SOURCE DATA:
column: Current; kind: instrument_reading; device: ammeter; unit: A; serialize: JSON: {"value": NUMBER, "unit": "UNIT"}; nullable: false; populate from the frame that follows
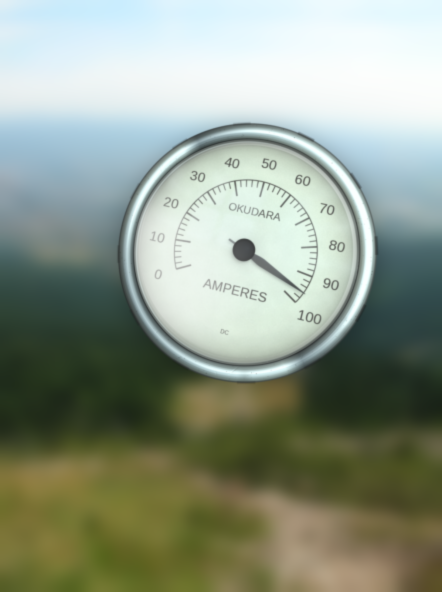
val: {"value": 96, "unit": "A"}
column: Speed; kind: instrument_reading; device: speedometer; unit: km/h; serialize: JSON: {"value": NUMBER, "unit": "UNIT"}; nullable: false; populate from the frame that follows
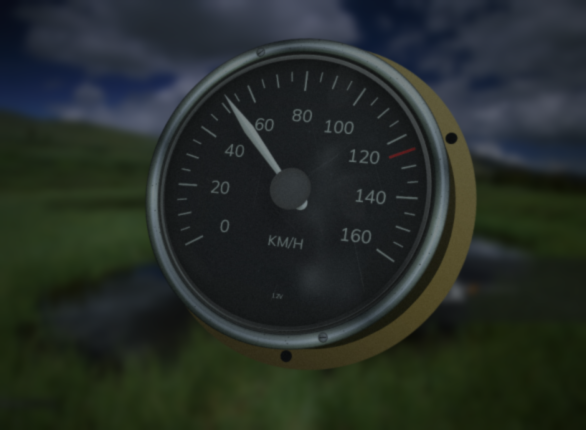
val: {"value": 52.5, "unit": "km/h"}
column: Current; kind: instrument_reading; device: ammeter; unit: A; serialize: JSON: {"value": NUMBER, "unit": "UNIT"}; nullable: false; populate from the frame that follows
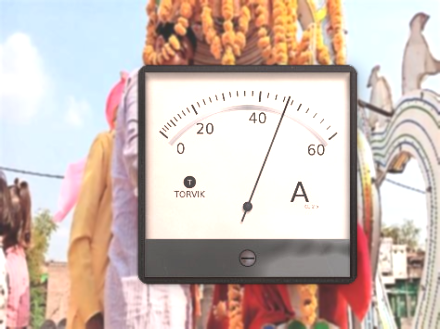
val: {"value": 47, "unit": "A"}
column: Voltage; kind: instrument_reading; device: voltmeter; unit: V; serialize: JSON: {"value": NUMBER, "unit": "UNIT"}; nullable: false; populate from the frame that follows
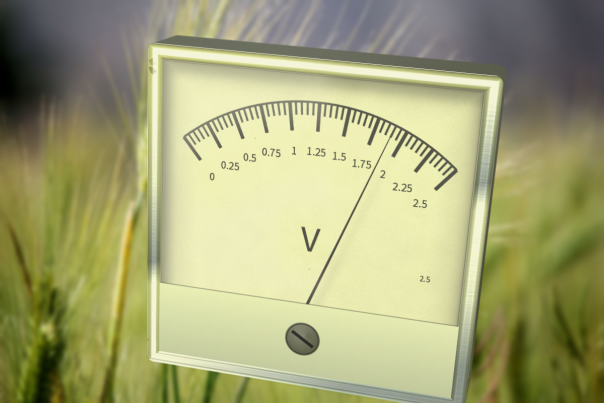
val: {"value": 1.9, "unit": "V"}
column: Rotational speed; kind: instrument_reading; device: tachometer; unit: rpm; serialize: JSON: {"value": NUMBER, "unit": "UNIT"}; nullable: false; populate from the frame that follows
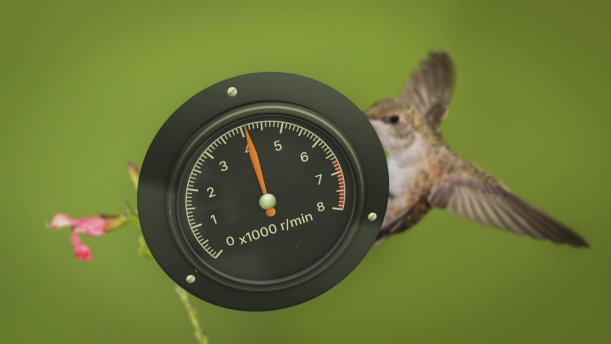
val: {"value": 4100, "unit": "rpm"}
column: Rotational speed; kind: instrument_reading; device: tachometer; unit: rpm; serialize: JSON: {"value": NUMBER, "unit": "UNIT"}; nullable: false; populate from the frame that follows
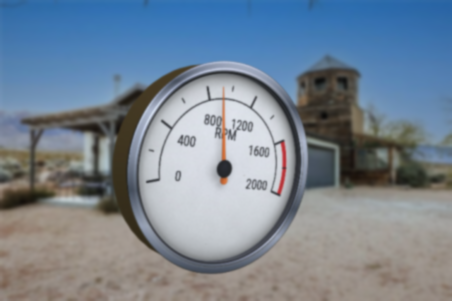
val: {"value": 900, "unit": "rpm"}
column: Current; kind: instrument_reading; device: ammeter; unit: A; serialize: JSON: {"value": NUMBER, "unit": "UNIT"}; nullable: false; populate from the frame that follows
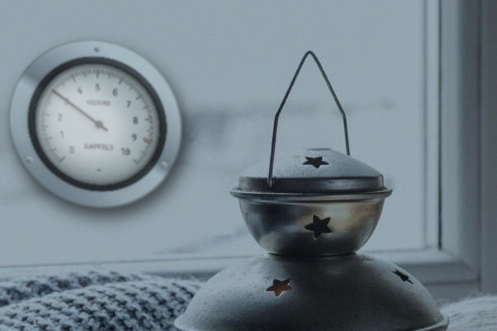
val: {"value": 3, "unit": "A"}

WHAT TO DO: Repeat all the items with every instance of "ammeter" switched to "amperemeter" and everything else left as it is. Omit the pictures.

RESPONSE FOR THIS EXERCISE:
column: Current; kind: instrument_reading; device: amperemeter; unit: A; serialize: JSON: {"value": NUMBER, "unit": "UNIT"}; nullable: false; populate from the frame that follows
val: {"value": 96, "unit": "A"}
column: Speed; kind: instrument_reading; device: speedometer; unit: km/h; serialize: JSON: {"value": NUMBER, "unit": "UNIT"}; nullable: false; populate from the frame that follows
val: {"value": 52.5, "unit": "km/h"}
column: Current; kind: instrument_reading; device: amperemeter; unit: A; serialize: JSON: {"value": NUMBER, "unit": "UNIT"}; nullable: false; populate from the frame that follows
val: {"value": 47, "unit": "A"}
column: Voltage; kind: instrument_reading; device: voltmeter; unit: V; serialize: JSON: {"value": NUMBER, "unit": "UNIT"}; nullable: false; populate from the frame that follows
val: {"value": 1.9, "unit": "V"}
column: Rotational speed; kind: instrument_reading; device: tachometer; unit: rpm; serialize: JSON: {"value": NUMBER, "unit": "UNIT"}; nullable: false; populate from the frame that follows
val: {"value": 4100, "unit": "rpm"}
column: Rotational speed; kind: instrument_reading; device: tachometer; unit: rpm; serialize: JSON: {"value": NUMBER, "unit": "UNIT"}; nullable: false; populate from the frame that follows
val: {"value": 900, "unit": "rpm"}
column: Current; kind: instrument_reading; device: amperemeter; unit: A; serialize: JSON: {"value": NUMBER, "unit": "UNIT"}; nullable: false; populate from the frame that follows
val: {"value": 3, "unit": "A"}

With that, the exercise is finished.